他們進(jìn)入內(nèi)布拉斯加州之后,盧克修士在一小片麥田邊緣停下,示意他下車。當(dāng)時天還沒亮,但他聽得到鳥兒的騷動,聽到它們跟尚未露臉的太陽對話。他牽著修士的手,兩人躡手躡腳離開車旁,來到一棵大樹下。盧克解釋其他修士會找他們,所以他們得改變外貌。他脫掉那件討厭的長袍,穿上盧克修士遞給他的衣服:有帽兜的長袖運動衫和牛仔褲。不過他換上之前,先站著不動,讓盧克用一把電動剃刀幫他剪頭發(fā)。修士們很少幫他剪頭發(fā),現(xiàn)在已經(jīng)留得很長,超過耳朵了,盧克修士邊剪邊發(fā)出難過的聲音?!澳忝利惖念^發(fā)?!彼f,然后小心翼翼地把頭發(fā)包在他的長袍里,再塞進(jìn)一個垃圾袋?!澳悻F(xiàn)在看起來就像其他男孩了,裘德。但之后等我們安全了,你就可以再把頭發(fā)留長,好嗎?”他點點頭,但其實,他喜歡自己看起來像其他男孩。然后,盧克修士自己也換了衣服,他轉(zhuǎn)開身好讓修士有隱私。“你可以看的,裘德?!北R克笑著說,但他搖搖頭。等他轉(zhuǎn)回身來,看到身穿格子襯衫和牛仔褲、露出微笑的修士,根本認(rèn)不出來了。接著修士剃掉大胡子,那銀色的短毛像金屬碎片般掉落。然后兩個人都戴上棒球帽,不過盧克修士的帽子里還裝了一頂?shù)S色的假發(fā),好蓋住他全禿的腦袋。另外他們還有一人一副眼鏡:他的是黑色圓框平光鏡,盧克修士的則是大大的褐色方框鏡,原先的眼鏡則放到垃圾袋里。盧克修士說,等到安全后,他就可以把眼鏡拿下來了。
They were on their way to Texas, which is where they’d build their cabin. He had always imagined Texas as flat land, just dust and sky and road, which Brother Luke said was mostly true, but there were parts of the state—like in east Texas, where he was from—that were forested with spruce and cedars.
他們要前往德州建造他們的小木屋。他原先一直想象德州是一片平原,只有沙塵、天空、馬路。盧克修士說大部分是這樣沒錯,但這個州的某些部分,比如他的家鄉(xiāng)東德州,就有云杉和雪松森林。

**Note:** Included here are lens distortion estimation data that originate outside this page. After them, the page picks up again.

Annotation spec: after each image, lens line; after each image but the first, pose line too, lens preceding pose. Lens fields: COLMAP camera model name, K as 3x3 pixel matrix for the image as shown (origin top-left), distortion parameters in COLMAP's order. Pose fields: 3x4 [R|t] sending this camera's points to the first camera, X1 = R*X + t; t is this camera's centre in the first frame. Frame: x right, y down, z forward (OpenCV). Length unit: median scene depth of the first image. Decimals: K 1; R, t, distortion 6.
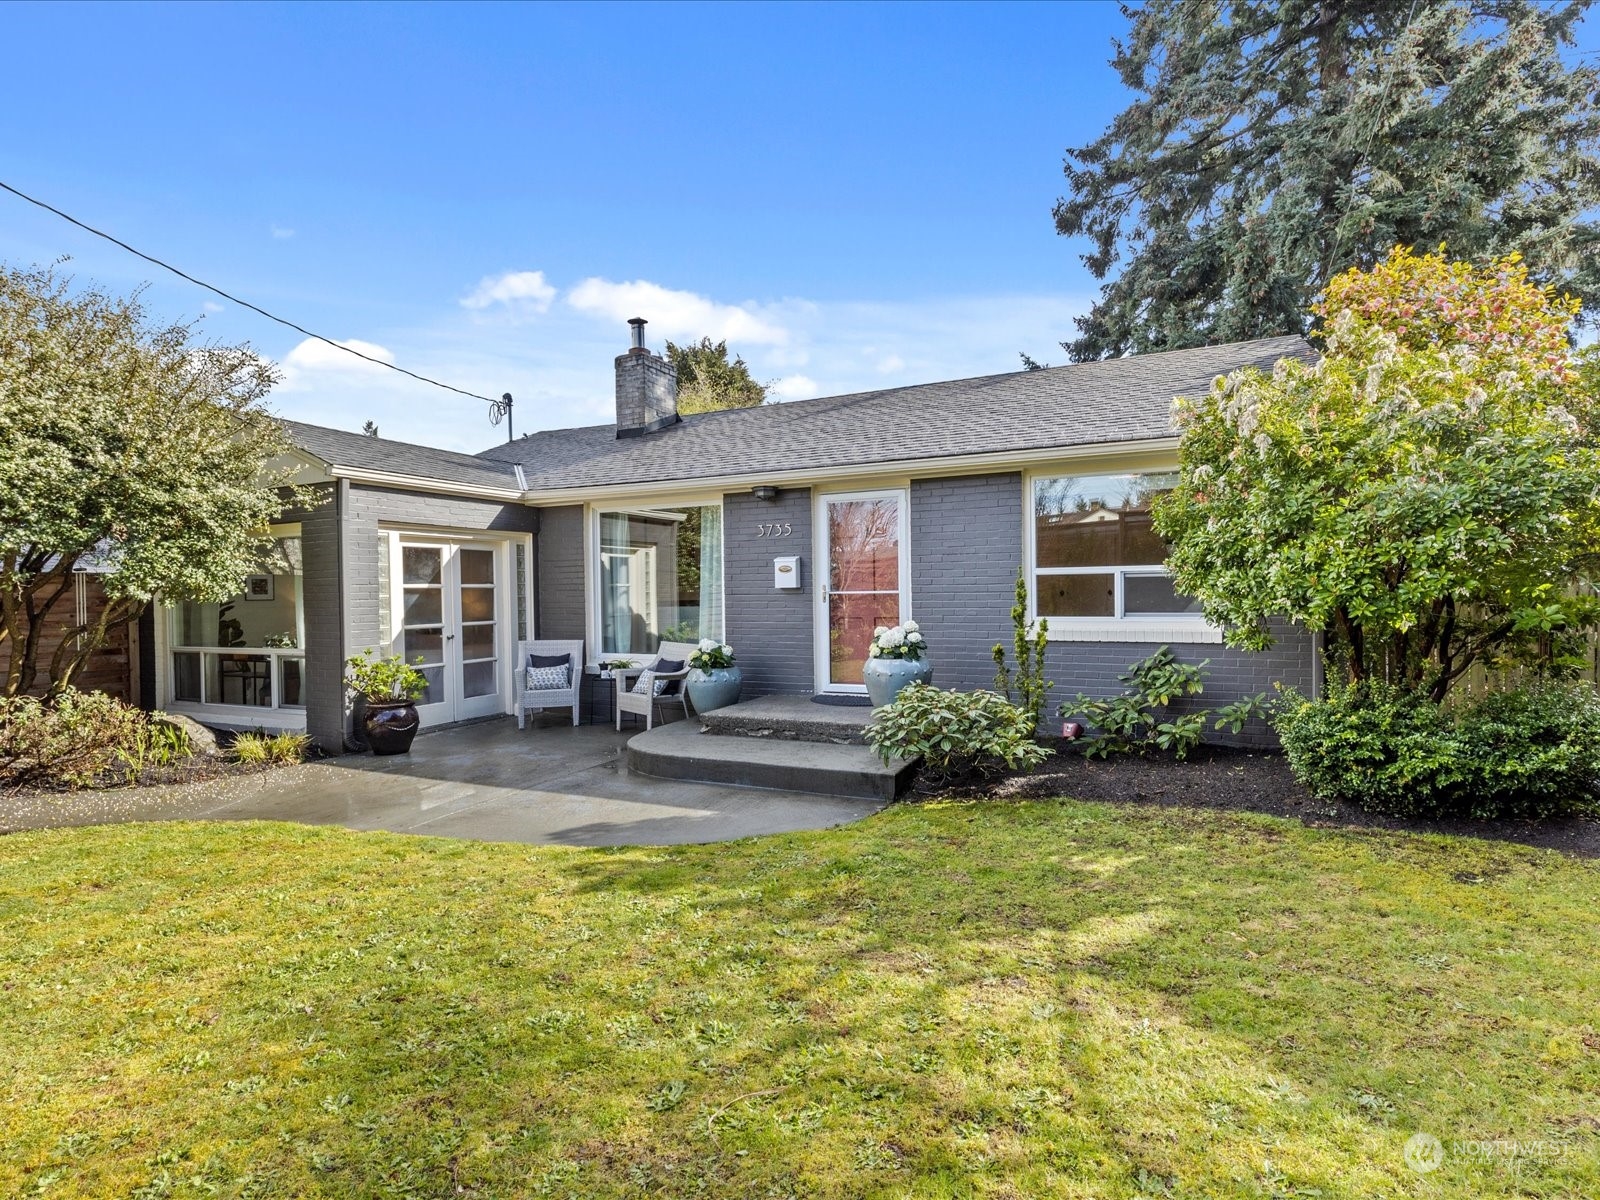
lens RADIAL K [[805.7, 0, 789.5], [0, 805.7, 599.0], [0, 0, 1]] dist [0.005949, -0.001873]
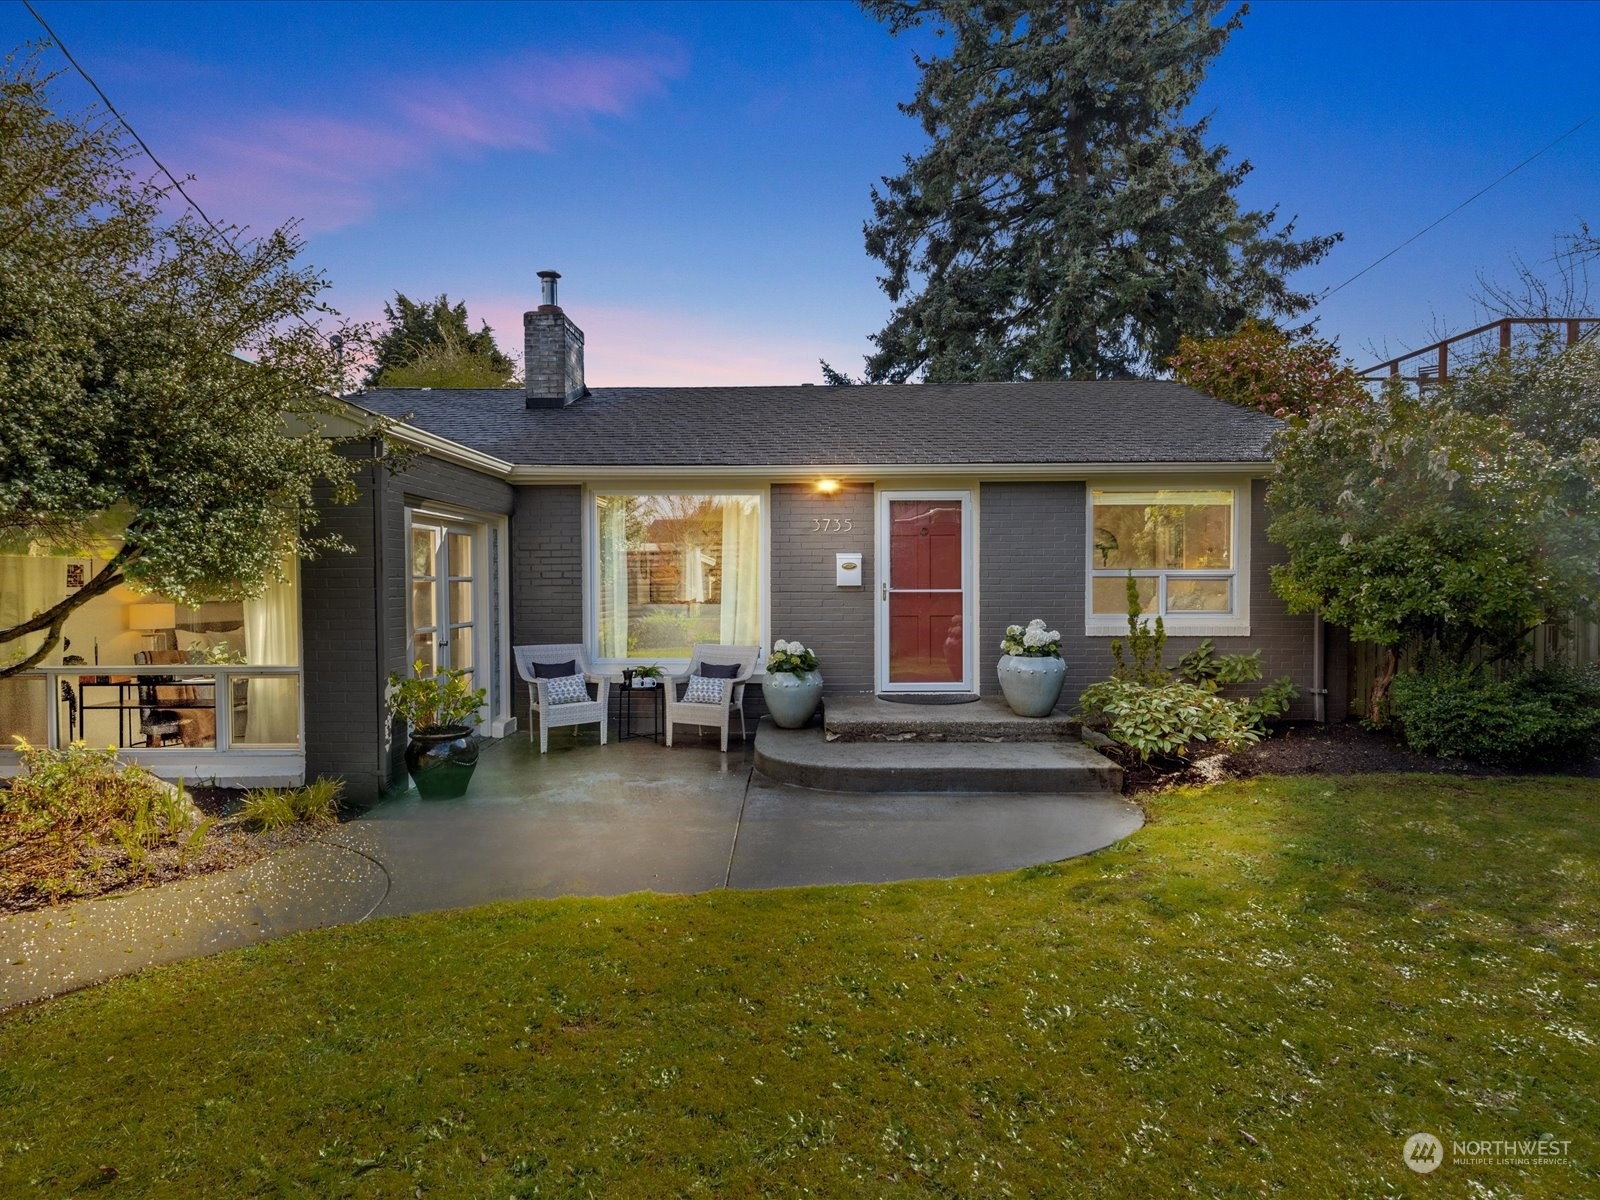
lens RADIAL K [[805.7, 0, 789.5], [0, 805.7, 599.0], [0, 0, 1]] dist [0.005949, -0.001873]
pose [[0.911481, 0.001888, 0.411338, -0.429918], [-0.005245, 0.999962, 0.007032, -0.003808], [-0.411309, -0.008567, 0.911456, 0.138194]]
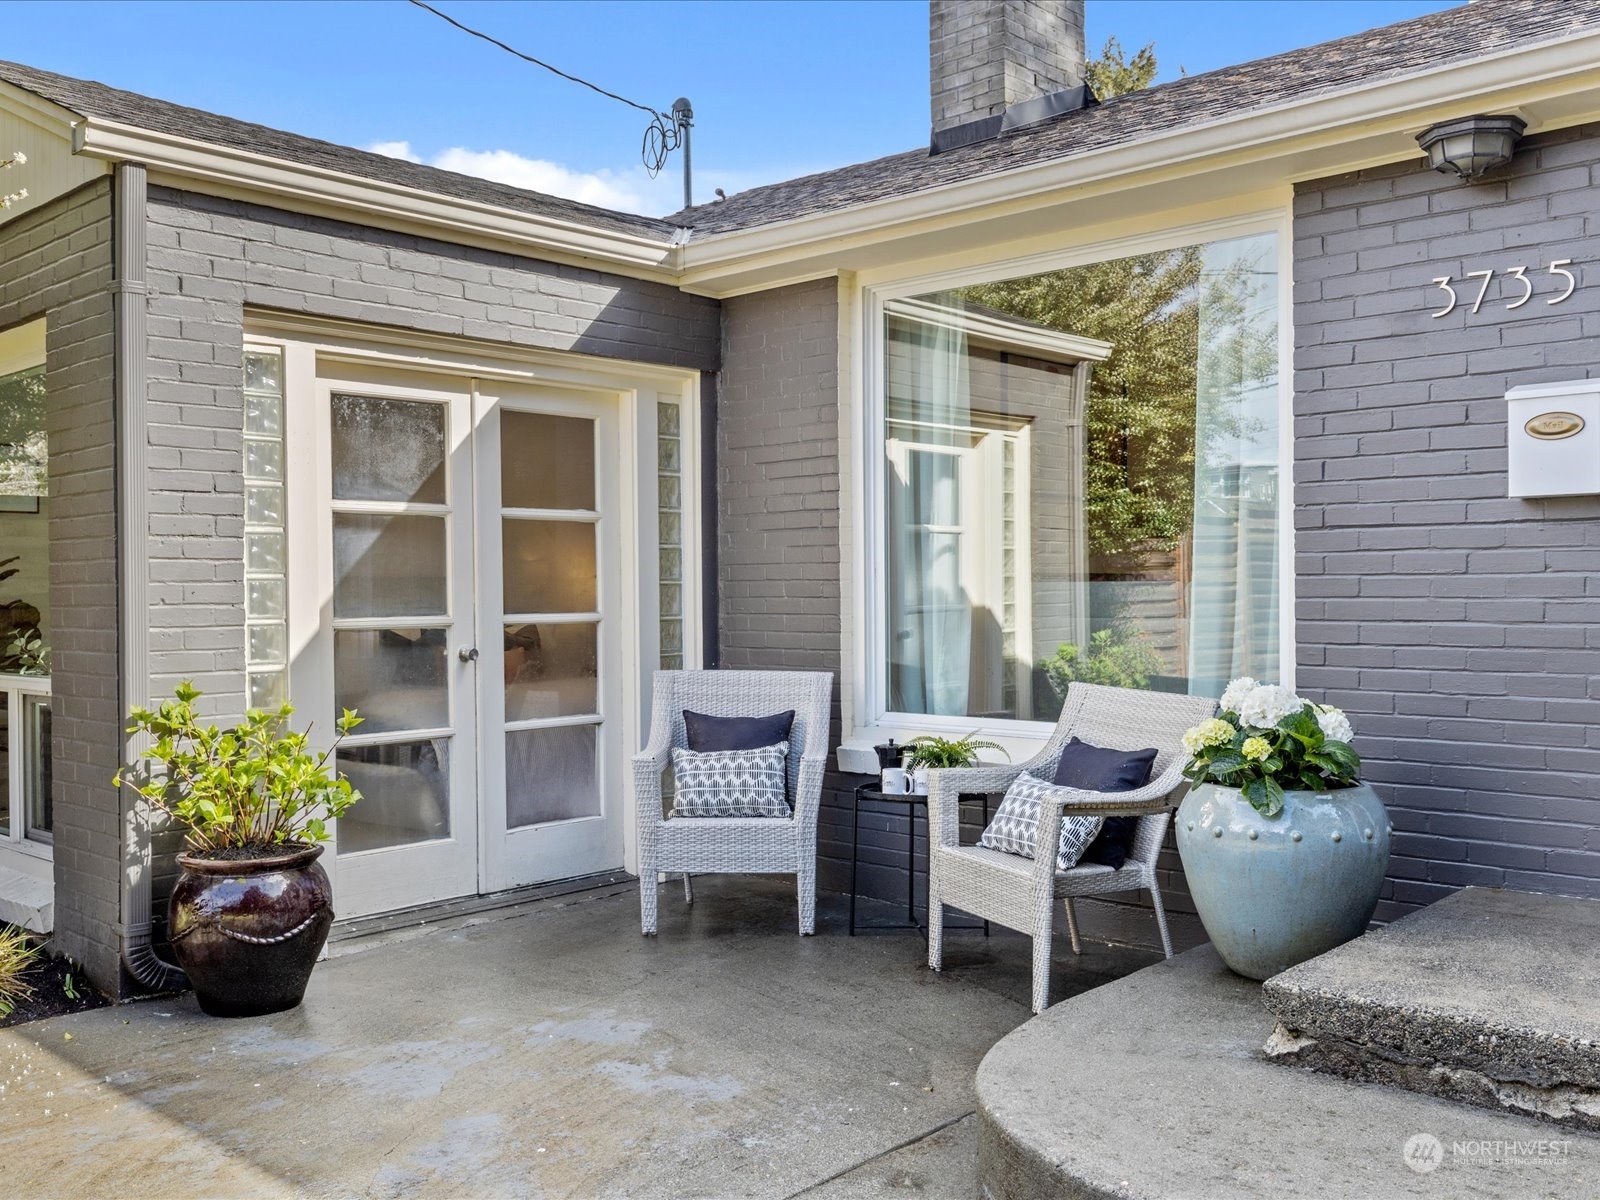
lens RADIAL K [[1469.6, 0, 781.3], [0, 1469.6, 599.5], [0, 0, 1]] dist [0.008791, -0.003807]
pose [[0.953971, 0.009161, -0.299760, -0.094977], [-0.009407, 0.999956, 0.000623, 0.020922], [0.299753, 0.002226, 0.954014, 0.419693]]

It took them nineteen hours to reach Texas. It would have been less time, but at one point Brother Luke pulled off the side of the highway and said he needed to nap for a while, and the two of them slept for several hours. Brother Luke had packed them something to eat as well—peanut butter sandwiches—and in Oklahoma they stopped again in the parking lot of a rest stop to eat them.
他們花了十九個小時才抵達(dá)德州。本來可以更快的,但中間修士在公路邊暫停,說他們得打個盹,于是兩個人睡了幾小時。盧克修士也帶了一些花生醬三明治,到了俄克拉荷馬州時,他們在休息站的停車場停下來吃。
The Texas of his mind had, with just a few descriptions from Brother Luke, transformed from a landscape of tumbleweeds and sod into one of pines, so tall and fragrant that they cottoned out all other sound, all other life, so when Brother Luke announced that they were now, officially, in Texas, he looked out the window, disappointed.
他心目中的德州原本由一大片風(fēng)滾草和草皮組成,但單憑盧克修士的少許描述,它已經(jīng)轉(zhuǎn)變?yōu)橐黄蓸渖帧D切┧蓸涓叽蠖枷?,阻絕了其他聲音、其他生活。當(dāng)盧克修士宣布他們現(xiàn)在正式進(jìn)入德州時,他看著車窗外,覺得很失望。